1

I have two groups of objects where each group consists of 4 objects. The goal is to compute the degree of similarity between thes two groups. The comparison between two objects results to an int number. The lowest this number is the more similar the objects are. The order of these objects withing the group doesn't matter to the group equality.

So what i must do is compare each object of group 1 with each object of group 2 and this will give me 16 different comparison result between objects. I store these in a 4x4 int table called costs.

int[][] costs= new int[4][4];
for(int i=0;i<4;i++){
     for(int j=0;j<4;j++){
         costs[i][j]=compare(objectGroup1[i],objectGroup2[j]);
      }
 }

Now i have 4 sets of 4 comparison results and I must choose one result from each set, in order to add them and compute the total distance metric between the groups. This is the point where i got stuck. I must try all combinations of four and get the minimum sum but there is the restrition of using an object only once.

Example: if the first of four values to add is the comparison result between objectGroup1[1] - objectGroup2[1] then I can't use in this foursome any other comparison results that came using objectGroup1[1] and same goes for objectGroup2[1].
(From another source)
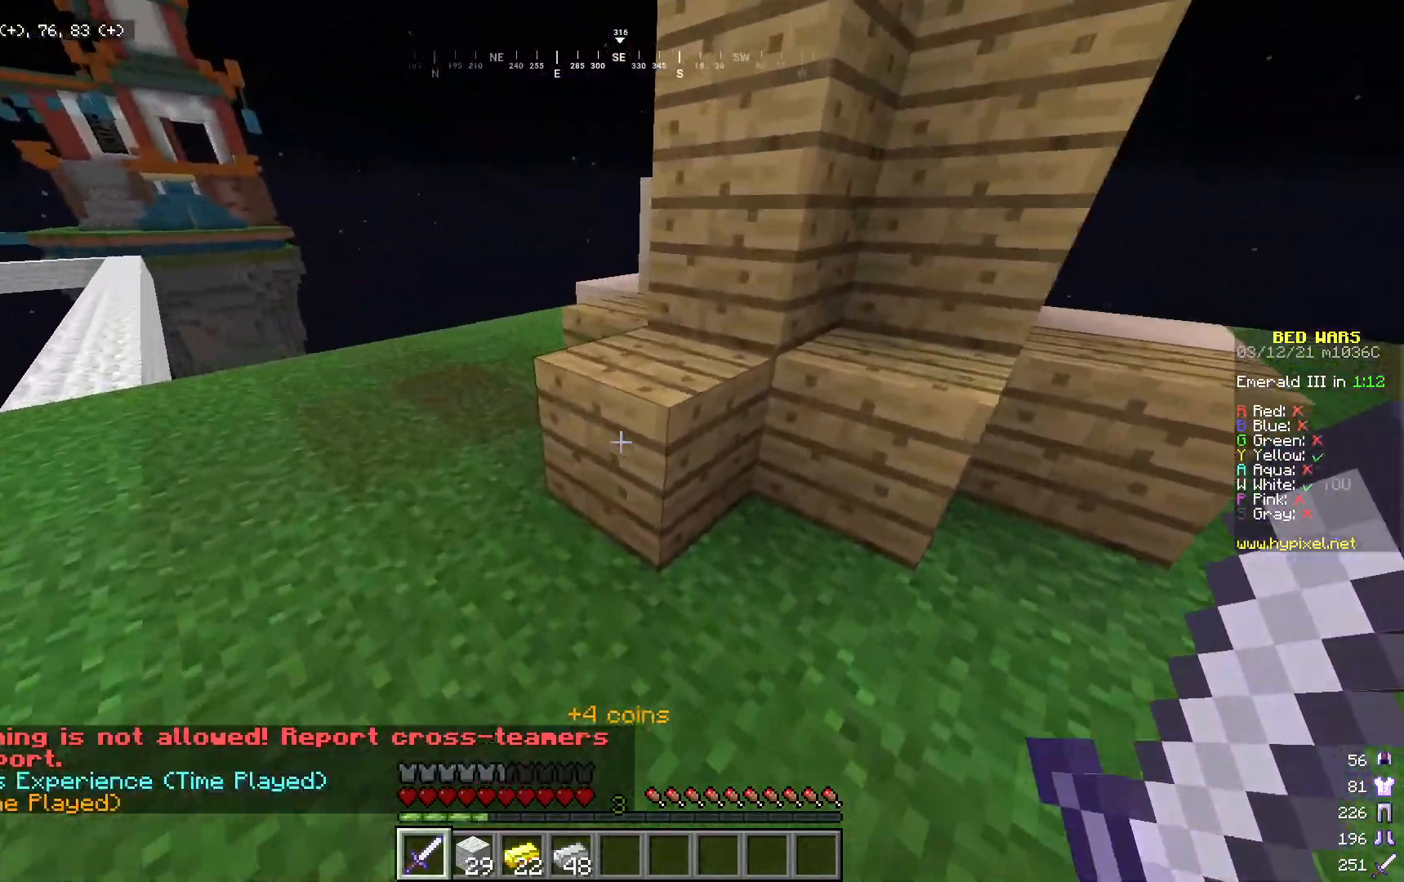
{"keys": ["w"], "mouse": [], "events": []}
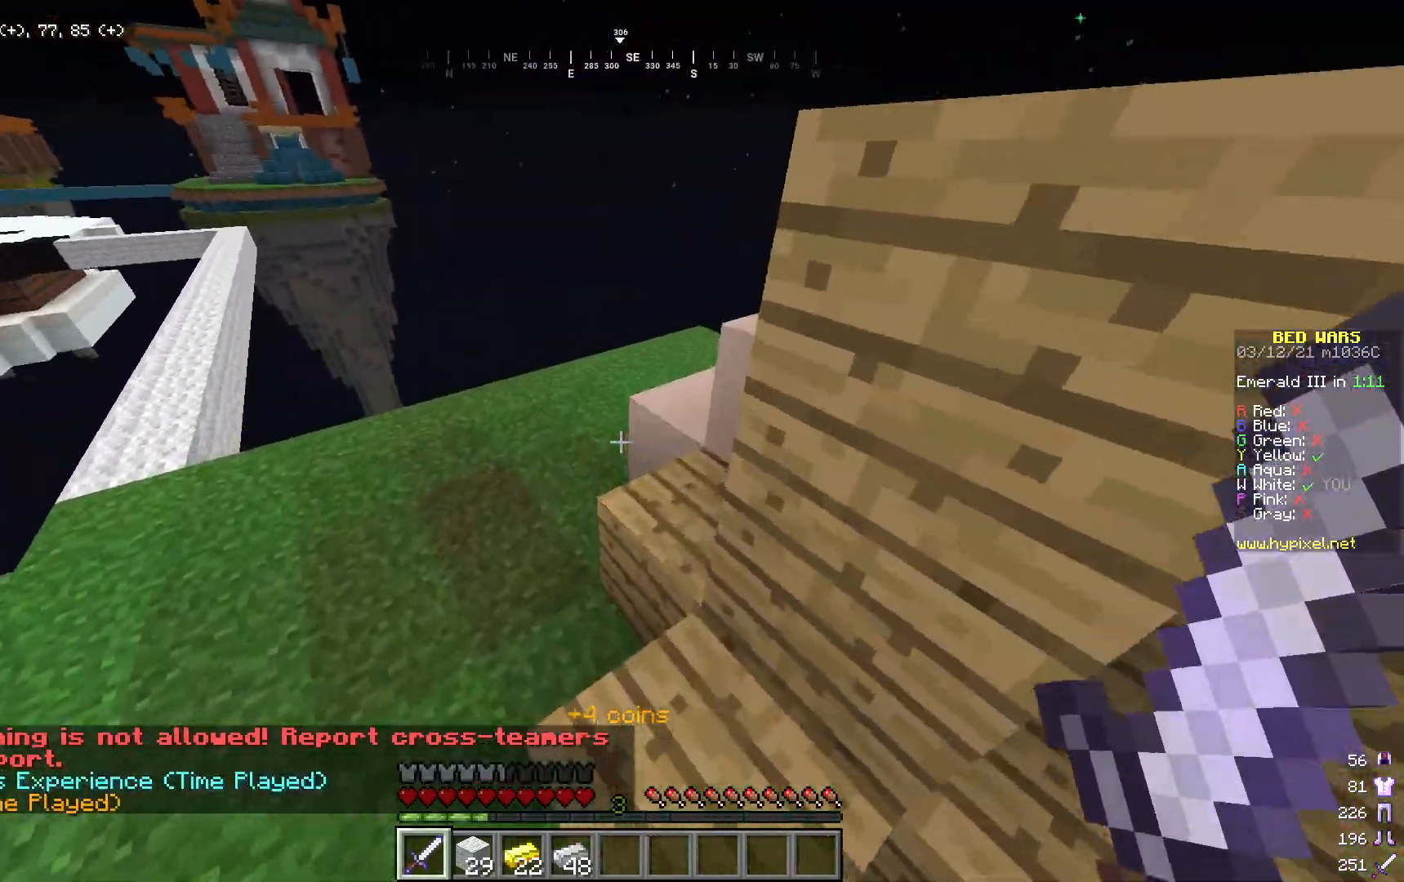
{"keys": ["d", "w"], "mouse": [], "events": [[501, "d", "down"]]}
valid example: group1[1]-group2[2], group1[2]-group2[1], group1[3]-group2[3],group1[4]-group2[4]---->each object from each group appears only once

What kind of algorithm can I use here?

Anonymous
  • 4,470
  • 3
  • 36
  • 67

1 Answers1

0

It sounds like you're trying to find the permutation of group 1's items that make it most similar to group 2's items when pairing the items off.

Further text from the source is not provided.